> **EXERCISE BRIEF**
Would you print only the lines running from the one with "Estimated surface settlement" to the final line of the data below, word for word and without pictures?

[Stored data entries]
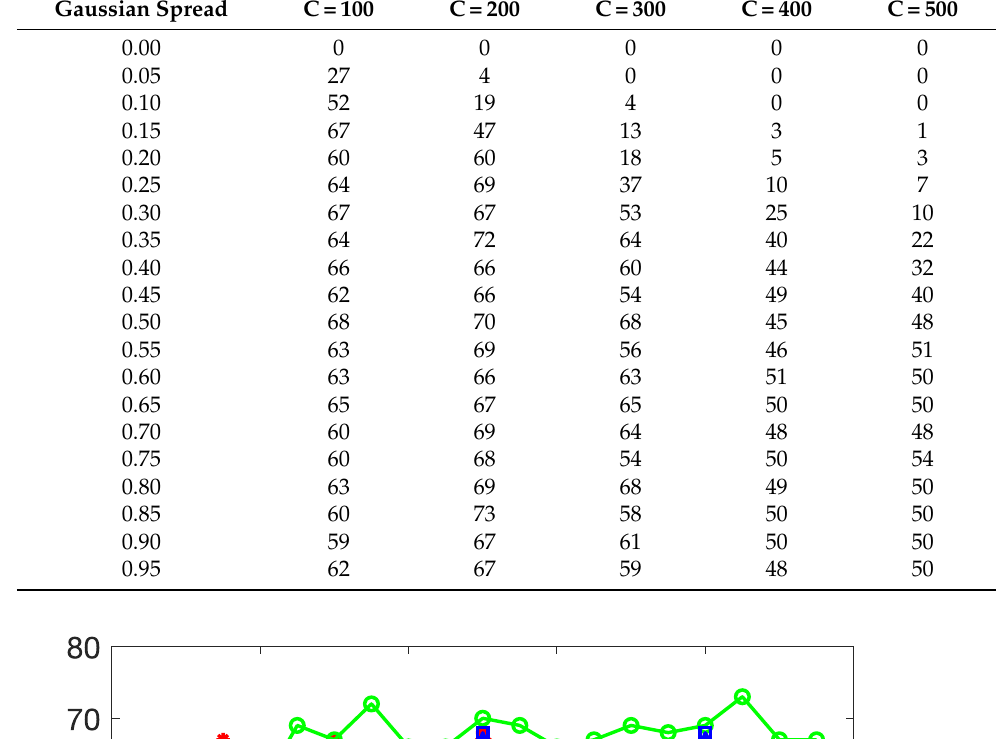
Table 2. Performance results for increasing PNN column length and Gaussian spread parameter.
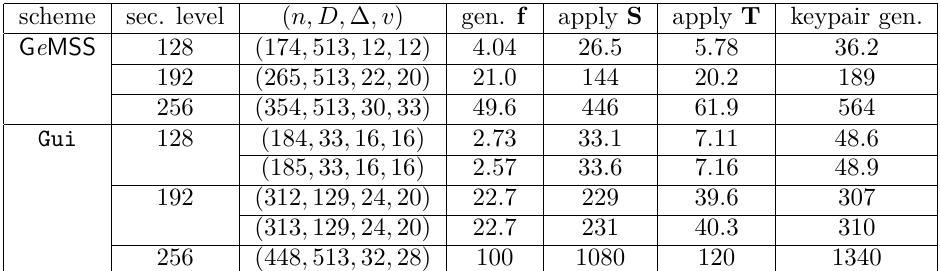
Table 22: Number of mega cycles for main steps of keypair generations with MQsoft . We use a Skylake processor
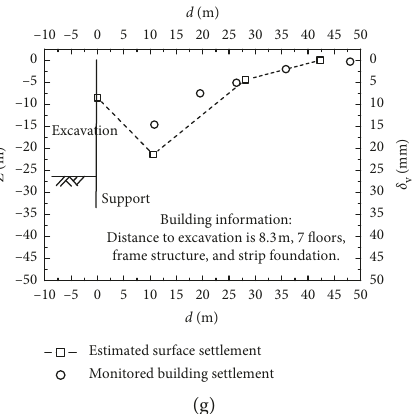
Estimated surface settlement Monitored building settlement (g) Figure 13: Building foundation settlements in zone B: (a) Xiaoshi Uptown Station: Xixia Power Company; (b) Xiaoshi Uptown Station: Xiaoshi Hospital; (c) Yuhua Gate Station: Yuhua Village Residential Building; (d) Fenghuangshan Park Station: Jiaotong Guesthouse; (e)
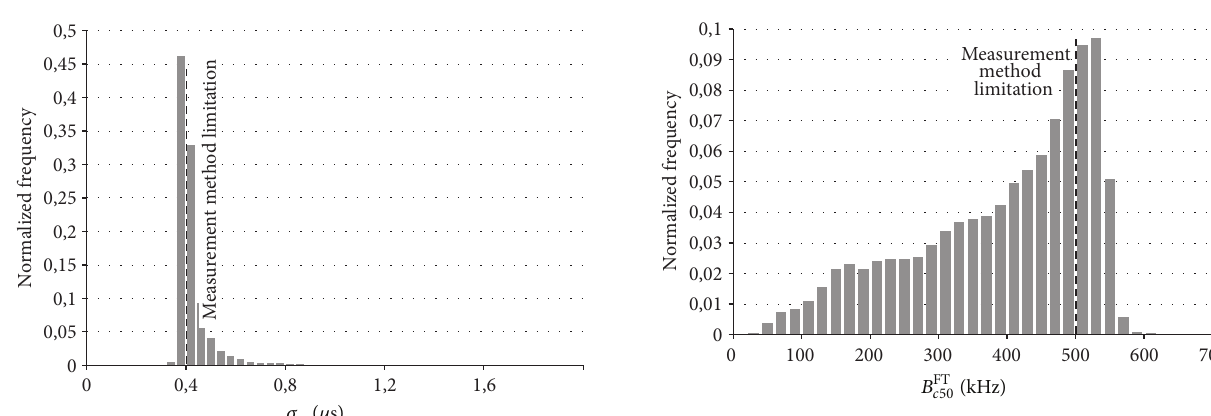
Figure 7: Histogram of rms delay spread values measured in flat terrain.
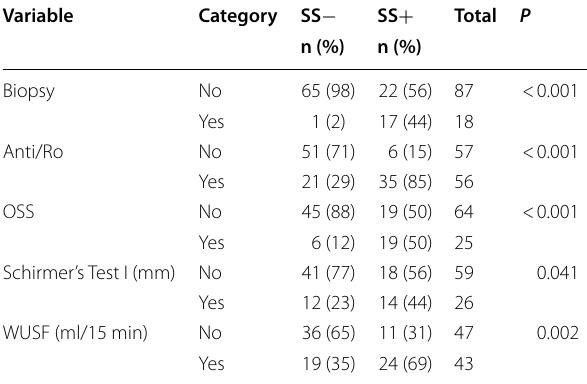
) and without (SS ) Sjögren’s syndrome + −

> **TASK SOLUTION**
Estimated surface settlement Monitored building settlement (g) Figure 13: Building foundation settlements in zone B: (a) Xiaoshi Uptown Station: Xixia Power Company; (b) Xiaoshi Uptown Station: Xiaoshi Hospital; (c) Yuhua Gate Station: Yuhua Village Residential Building; (d) Fenghuangshan Park Station: Jiaotong Guesthouse; (e)
Figure 7: Histogram of rms delay spread values measured in flat terrain.
) and without (SS ) Sjögren’s syndrome + −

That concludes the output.